Originally Posted by boar_d_laze
This is getting way too complicated.
Your intuition was correct. You can do breakfast sausage patties the same way you'd do meatballs providing you're buying the pork already ground.
All that cold rigamarole is a way of dealing with the fat's texture and applies if you're doing huge quantities or grinding your own meat. If you are grinding, you want that meat and fat as cold as possible. Even semi-frozen is good. When grinding very cold, the connective tissue cuts cleanly and the fat retains its integrity without becoming greasy. Cold will not only give you a better grind but the grinder and the surrounding zip-code will be easier to clean afterward. Cold is even more important using a food processor.
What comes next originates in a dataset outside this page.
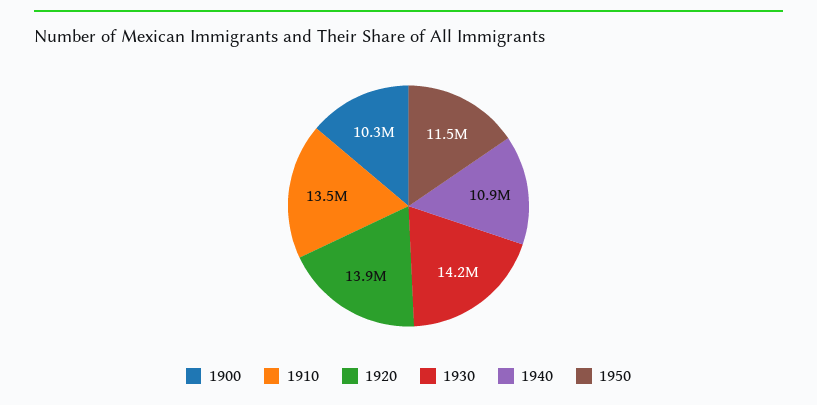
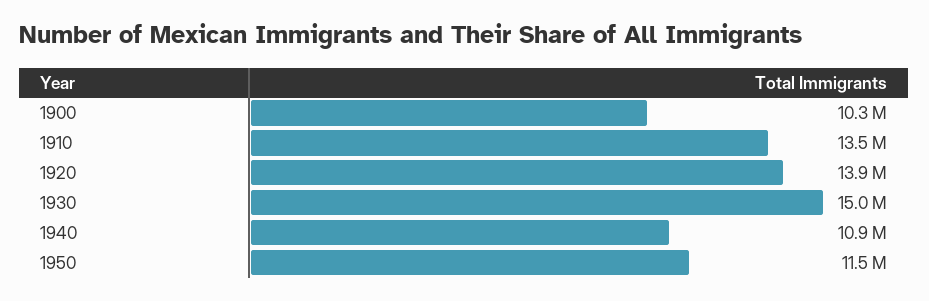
1930: 14200000 -> 15000000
You've never broken a mixture, I take it. Yes, sure, if you're using pre-ground meat, you don't have to worry --- assuming you trust your butcher. But you'd better have a very good conception of what the fat ratio is. As to grinding your own, you can warm that stuff darn quick if you don't pay some attention, and if you do that you will have a broken mix. It's not just greasy cutting or messiness --- it's a sausage that weeps huge quantities of fat and leaves you crumbly nasties to eat.
Think about it like emulsion, to which it is related. If you break a Hollandaise, no amount of saying "well, it's all the same flavors together" will stop it being a mix of curdled eggs and greasy fat. Similarly, if you break a meat mixture, you will have dry, crumbly meat nasties and a puddle of fat. A good sausage keeps it all bound together so it's juicy and delicious. If you ever make an emulsified sausage, like a hot dog, you'll quickly see just where the line lies: emulsion = hot dog, broken = disgusting.
It's not complicated at all. Keep it cold. That's all. Same with pate: if you've ever had a dry pate floating in a puddle of grease, you broke the mixture; if you'd kept everything dead cold every step of the way it wouldn't have happened and you'd have had good pate. KEEP IT COLD.